Part of the reason I turned on Russ is because they had it figured out. They found his perfect calling. We needed to keep the offense running through the ground game and then use Russell's innate strength in the deep game to deliver the knockout blows. 2018's playoff game was a failure where we took it too far on the ground, and 2019 we had it figured out and would've been in the NFCCG if we had sustained just one less injury to the RB core.
When Russ and/or Mark Rodgers started the pressure campaign to go Let Russ Cook on the world, I was out. When Russ wouldn't stand for a heavy rushing attack and wanted it to run through him on offense, that's when I couldn't go back to him. He NEEDS that rushing attack to move the chains, keep the offense on schedule, and mitigate all of his functional flaws as a game manager.
I get that he wanted to be the best ever, truly I do, but I just couldn't look past his refusal to embrace what allowed him to flourish. I think the divorce had to happen as soon as that precipice was reached, and I didn't like how disingenuous his camp was with the "I'm not requesting a trade, but here's the teams I'd accept a trade to" public announcement and then the circus the next year where he maintained his "Seahawk for life" outward comments while trying to orchestrate the firing of the front office behind the scenes. This could largely be his agent, but it really had me on the absolute "trade his ass. rip off the bandaid" train. Seahawks FO isn't totally clean in the matter, but their PR was mainly defensive and his camps was mainly offensive in my estimation.
I don't like disingenuous behavior from franchise icons. I don't like it from anyone. I like real ones. Heart-on-sleeve dudes. That's personal preference I guess, but he rubbed me as a fan the wrong way.
Part of why I took great delight in his failure was the vindication it provided to the franchise and the validation it provided to my own thoughts on who Russell is as a player. If someone wants him for the vet min and he'll actually accept a Schottenheimer-esque offensive vision, he can still be very very good.

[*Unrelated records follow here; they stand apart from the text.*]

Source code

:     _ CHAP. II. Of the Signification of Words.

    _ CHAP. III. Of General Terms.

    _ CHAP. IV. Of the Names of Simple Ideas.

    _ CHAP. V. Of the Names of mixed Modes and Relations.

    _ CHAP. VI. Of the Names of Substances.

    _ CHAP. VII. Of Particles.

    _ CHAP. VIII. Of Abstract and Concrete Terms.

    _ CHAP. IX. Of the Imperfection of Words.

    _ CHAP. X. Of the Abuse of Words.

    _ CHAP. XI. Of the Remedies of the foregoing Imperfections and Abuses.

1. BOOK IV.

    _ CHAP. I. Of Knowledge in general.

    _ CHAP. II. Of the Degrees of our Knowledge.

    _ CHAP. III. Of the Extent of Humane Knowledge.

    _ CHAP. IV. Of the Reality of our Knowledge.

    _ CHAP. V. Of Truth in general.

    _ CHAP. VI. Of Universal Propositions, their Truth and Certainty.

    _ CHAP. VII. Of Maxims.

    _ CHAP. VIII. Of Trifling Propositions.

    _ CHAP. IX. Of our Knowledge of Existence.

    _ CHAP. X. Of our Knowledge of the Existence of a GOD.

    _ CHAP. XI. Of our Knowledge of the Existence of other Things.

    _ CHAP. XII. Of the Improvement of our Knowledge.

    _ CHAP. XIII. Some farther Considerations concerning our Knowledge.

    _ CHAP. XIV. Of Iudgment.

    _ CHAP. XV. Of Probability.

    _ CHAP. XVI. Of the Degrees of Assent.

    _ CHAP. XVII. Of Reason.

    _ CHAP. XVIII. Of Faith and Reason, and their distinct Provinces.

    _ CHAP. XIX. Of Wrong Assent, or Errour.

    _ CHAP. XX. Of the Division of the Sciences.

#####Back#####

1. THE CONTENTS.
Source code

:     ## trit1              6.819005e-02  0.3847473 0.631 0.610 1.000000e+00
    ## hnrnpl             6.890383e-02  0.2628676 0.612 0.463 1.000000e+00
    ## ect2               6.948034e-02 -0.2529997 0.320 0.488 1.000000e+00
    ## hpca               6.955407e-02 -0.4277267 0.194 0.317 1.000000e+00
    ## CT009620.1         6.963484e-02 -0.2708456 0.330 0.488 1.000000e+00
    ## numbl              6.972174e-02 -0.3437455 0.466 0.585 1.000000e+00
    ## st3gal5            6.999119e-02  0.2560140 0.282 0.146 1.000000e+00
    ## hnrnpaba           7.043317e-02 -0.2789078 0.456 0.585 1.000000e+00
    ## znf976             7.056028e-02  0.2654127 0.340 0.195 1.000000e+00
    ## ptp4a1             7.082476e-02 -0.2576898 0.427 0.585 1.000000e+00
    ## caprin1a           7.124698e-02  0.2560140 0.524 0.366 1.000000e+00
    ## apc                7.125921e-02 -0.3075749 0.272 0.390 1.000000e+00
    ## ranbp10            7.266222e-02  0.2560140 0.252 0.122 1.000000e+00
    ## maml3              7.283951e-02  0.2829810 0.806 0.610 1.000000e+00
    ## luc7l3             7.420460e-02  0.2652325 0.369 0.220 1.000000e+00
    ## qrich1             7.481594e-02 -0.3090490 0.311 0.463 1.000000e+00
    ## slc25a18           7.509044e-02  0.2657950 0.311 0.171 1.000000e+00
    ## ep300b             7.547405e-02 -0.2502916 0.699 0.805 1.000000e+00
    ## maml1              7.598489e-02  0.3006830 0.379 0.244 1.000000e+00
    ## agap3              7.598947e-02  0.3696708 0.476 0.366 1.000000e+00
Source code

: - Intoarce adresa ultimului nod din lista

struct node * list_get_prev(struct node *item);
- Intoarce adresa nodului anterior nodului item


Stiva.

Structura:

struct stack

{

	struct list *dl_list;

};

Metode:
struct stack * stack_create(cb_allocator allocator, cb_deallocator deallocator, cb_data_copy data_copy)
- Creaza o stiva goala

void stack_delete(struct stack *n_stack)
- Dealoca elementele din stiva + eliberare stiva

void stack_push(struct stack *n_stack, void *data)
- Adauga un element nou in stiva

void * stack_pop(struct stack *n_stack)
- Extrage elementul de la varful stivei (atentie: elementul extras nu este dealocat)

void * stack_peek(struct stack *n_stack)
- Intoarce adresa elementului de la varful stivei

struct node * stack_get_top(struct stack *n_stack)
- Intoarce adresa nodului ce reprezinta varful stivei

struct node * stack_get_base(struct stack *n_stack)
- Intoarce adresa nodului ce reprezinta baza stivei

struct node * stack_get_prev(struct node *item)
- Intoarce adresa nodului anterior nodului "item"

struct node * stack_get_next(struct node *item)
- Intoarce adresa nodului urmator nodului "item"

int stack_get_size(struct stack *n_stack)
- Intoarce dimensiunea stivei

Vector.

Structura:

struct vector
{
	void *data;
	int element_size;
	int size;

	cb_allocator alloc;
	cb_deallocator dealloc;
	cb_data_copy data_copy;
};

Not good as in the 2023 Broncos where he had some fun stats and moments but was still overall dysfunctional in terms of consistently moving the offense, but good as in the 2018/2019 version of Russ that had him on the Mount Rushmore of NFL quarterbacks.
If the Steelers can improve their rushing efficiency a bit, he could be a bit dangerous there. I think Pickens would probably be a challenging personality fit with Russ, but that aside, it's a good fit.
All good stuff. The Schott situation was always strange to me because they seemed like a perfect marriage. The general narrative is Russ wanted him gone. I’m still not convinced that’s true? There are reports that Russ and Schott did weekly bible studies, families were close etc even after he was gone. I don’t know what happened and maybe Russ did push for him to go but it just seems odd. And in regards to let Russ cook stuff I still think we might be getting a weird view of it all. I think it’s possible if we could let this play out like a court case more evidence would come out that at the least would blur the lines. I think it’s all been put on Russ and we’ve just accepted it as fact when it’s in reality a little more nuanced. But I fully admit the current narrative could easily be true too and I’m a little biased because like you early Russ is my all time favorite player.